Doğal Gazın Elektriğe Dönüştürülmesi
Doğal gaz evlere ve iş yerlerine elektrik sağlamak için kullanılacağı zaman boru hattından brülöre sokulur. Brülördeki alev, gazın ısıya dönüşmesini sağlıyor. Bu ısı daha sonra suyu kaynatmak ve buhar açığa çıkarmak için kullanılır. Buharın yavaşça basınç oluşturmasına izin verilir. Buharın basıncı daha sonra aniden serbest bırakılır. Salınan basınç türbinden geçerek onu döndürür. Türbin, jeneratöre bağladır ve o döndüğünde jeneratör de döner. Jeneratörün dönmesi elektrik oluşturuyor. Bu elektrik daha sonra evlere ve işyerlerine güç sağlamak için kullanılıyor. Tüm bunlar çevreyi etkileyebilecek zararlı sera gazları veya toksinler salmaz.

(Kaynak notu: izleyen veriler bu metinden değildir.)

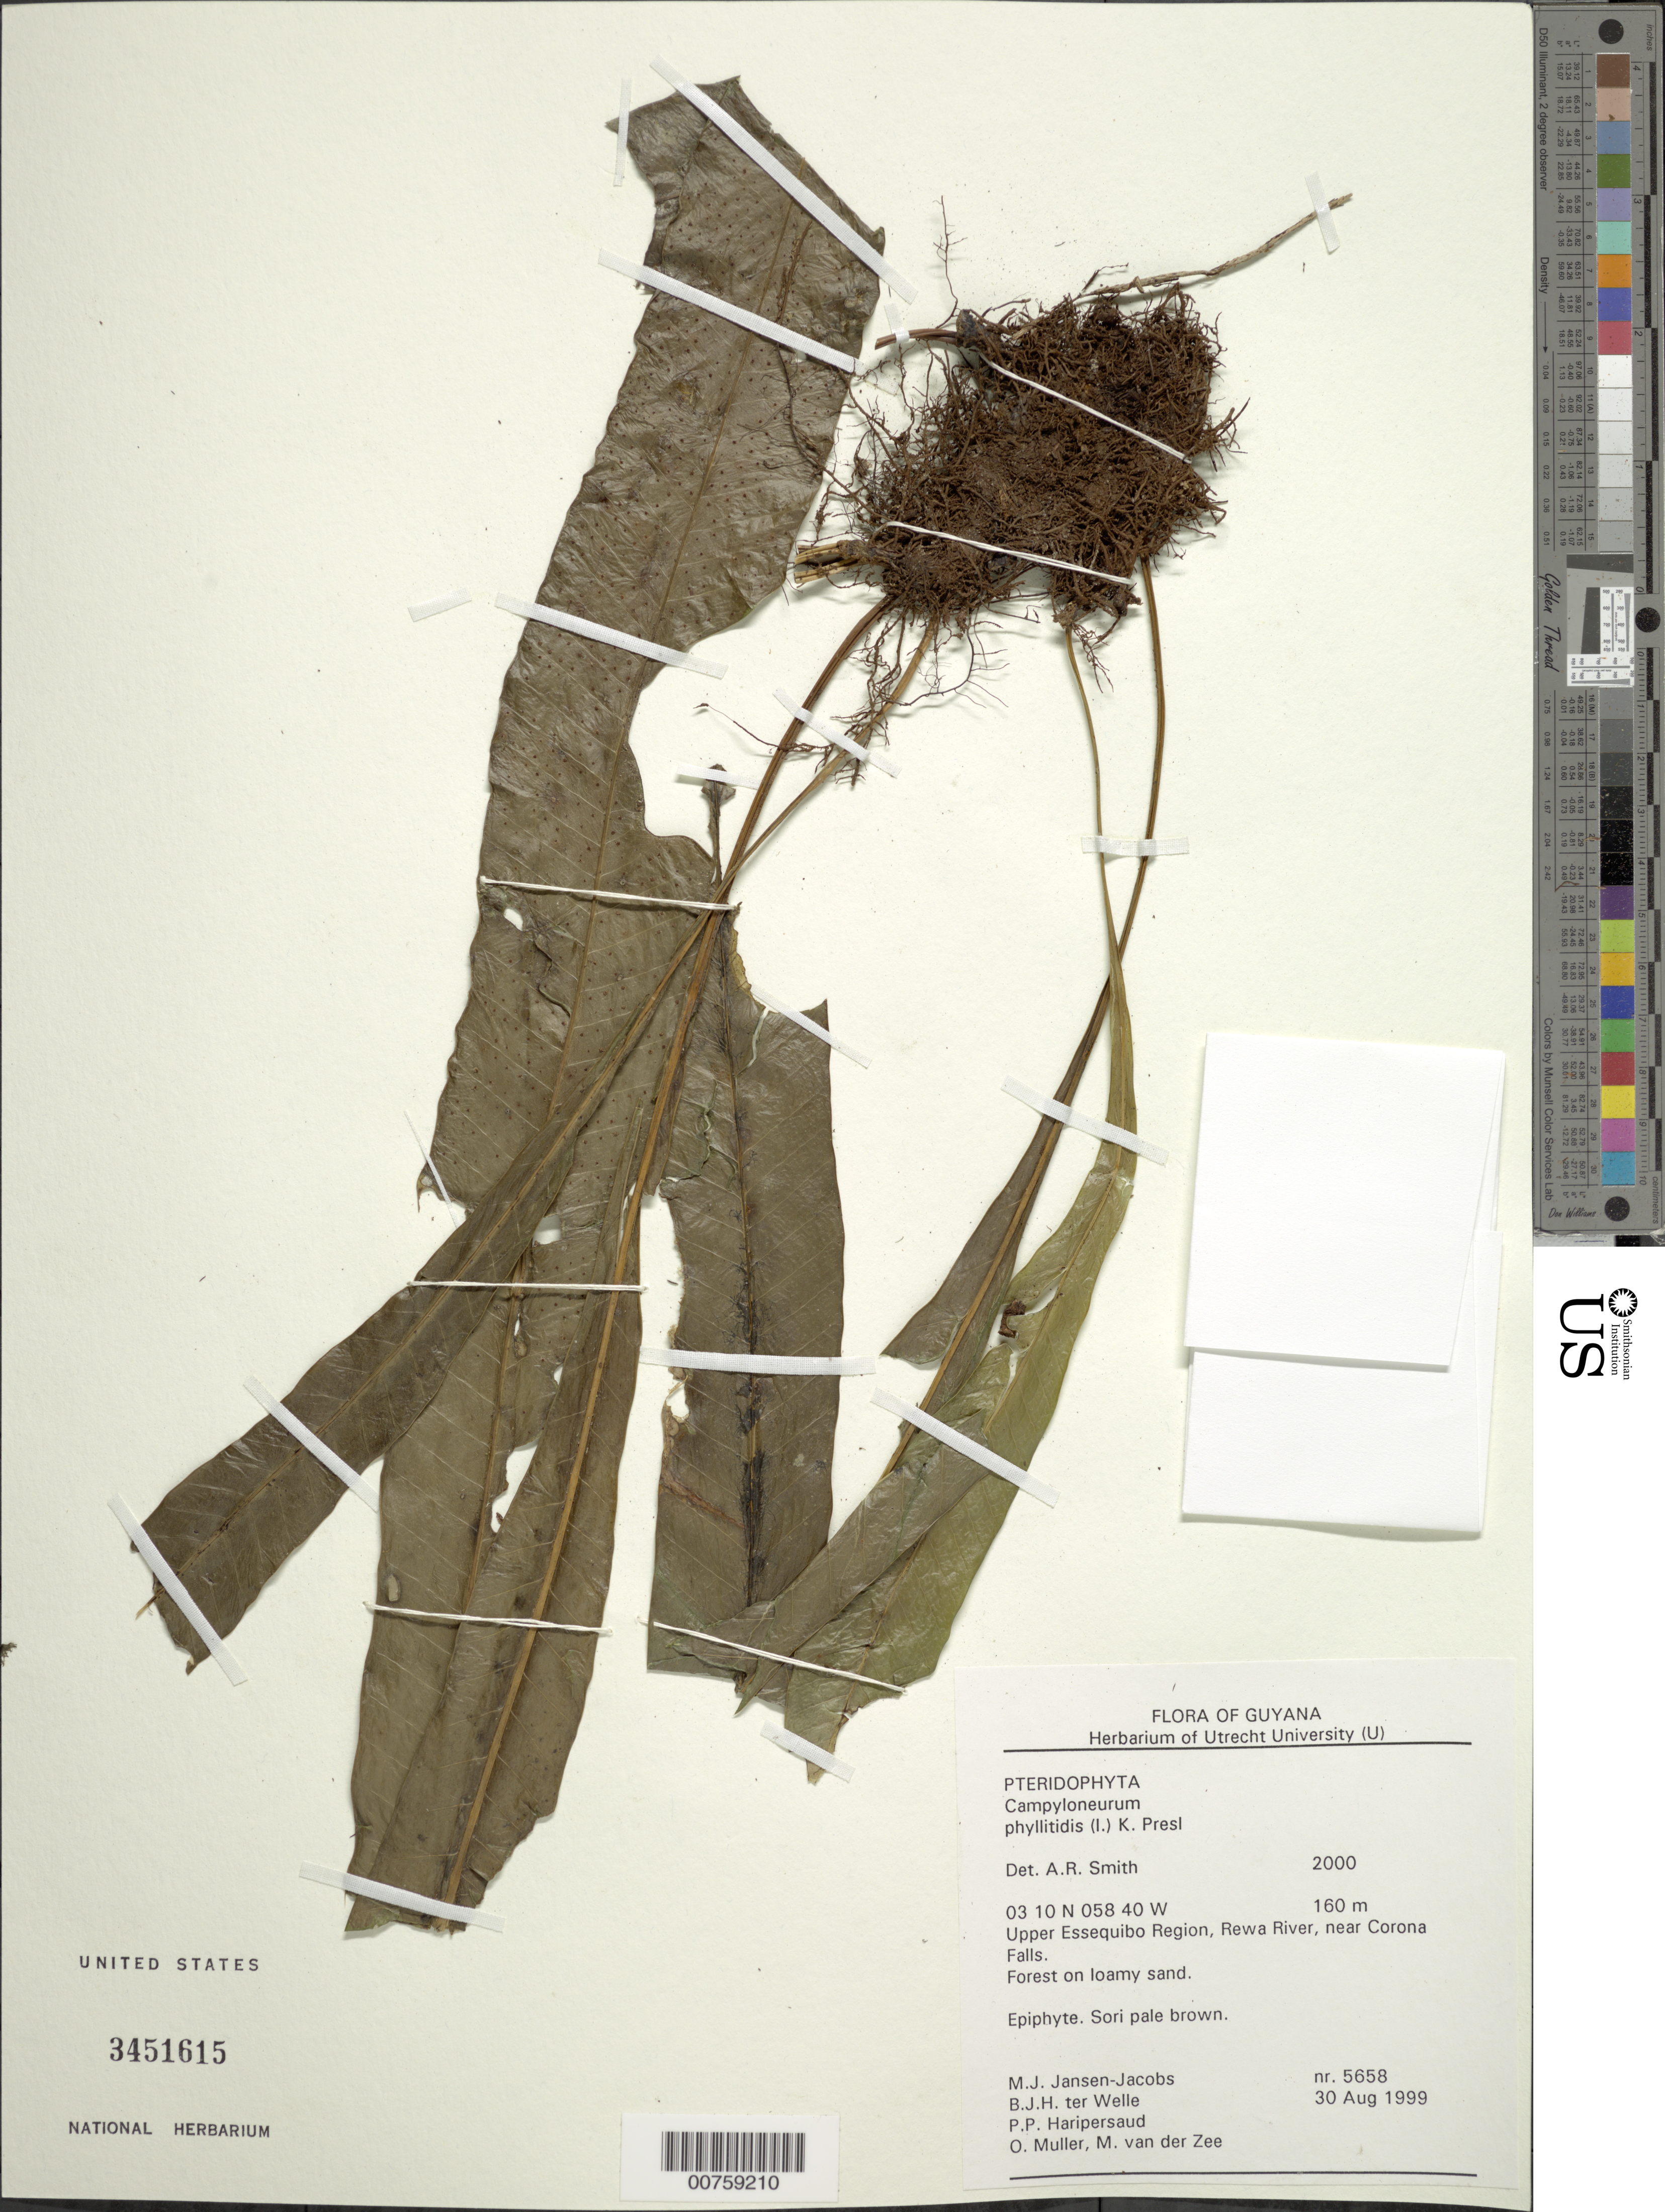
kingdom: Plantae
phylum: Tracheophyta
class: Polypodiopsida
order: Polypodiales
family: Polypodiaceae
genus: Campyloneurum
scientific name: Campyloneurum phyllitidis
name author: (L.) C. Presl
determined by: Smith, Alan R., (UC)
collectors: M. J. Jansen-Jacobs, B. Welle, P. Haripersaud, O. Muller & M. van der Zee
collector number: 5658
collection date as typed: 30-Aug-99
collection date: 1999-08-30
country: Guyana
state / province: U. Takutu-U. Essequibo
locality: Rewa River, near Corona Falls, Upper Essequibo Region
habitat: Forest on loamy sand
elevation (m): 160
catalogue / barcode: US 3451615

Yeni teknoloji yakıt pilleri sayesinde doğal gazdan elde edilen enerji elektrik üretmek için de kullanılıyor. Doğal gazı enerji için yakmak yerine, yakıt pili üzerinden elektrokimyasal reaksiyon ile elektrik üretilir. Bu reaksiyonlar, başka hiçbir yan ürün veya emisyon olmaksızın su, ısı ve elektrik açığa çıkarıyor. Bilim adamları bu elektrik üretme yöntemini elektrik ürünlerine ekonomik bir şekilde uygulamak için araştırma yapmaya devam ediyor.
Doğal Gazın Çevreye Rtkisi
Doğal gazın kullanılmadan önce işlenmesi gerek. Dışarı çıkarılan doğal gazın içinde etan, bütan, propan, pentan, hidrojen sülfür, karbon dioksit, su buharı ve bazen helyum ve nitrojen vardır. Metan enerji için kullanılmak üzere işlenir ve diğer bileşenlerden ayrılır. Evlerde enerji için kullanılan gaz neredeyse saf metandan oluşuyor.
Diğer fosil yakıtlar gibi doğal gaz da enerji için yakılabiliyor. Aslında, en temiz yanan yakıttır, yani çok az yan ürün açığa çıkarır.
Fosil yakıtlar yakıldığında ise farklı elementler, bileşikler ve katı parçacıklar açığa çıkarırlar. Kömür ve petrol, çok karmaşık moleküler oluşumlara sahip fosil yakıtlardır ve yüksek miktarda karbon, nitrojen ve kükürt içeriyorlar. Yakıldıklarında yüksek miktarda zararlı emisyon yayarlar. Tıpkı nitrojen oksit ve kükürt dioksit gibi. Açığa çıkan parçacıklar atmosfere yükselir ve hava kirliliğine katkıda bulunur.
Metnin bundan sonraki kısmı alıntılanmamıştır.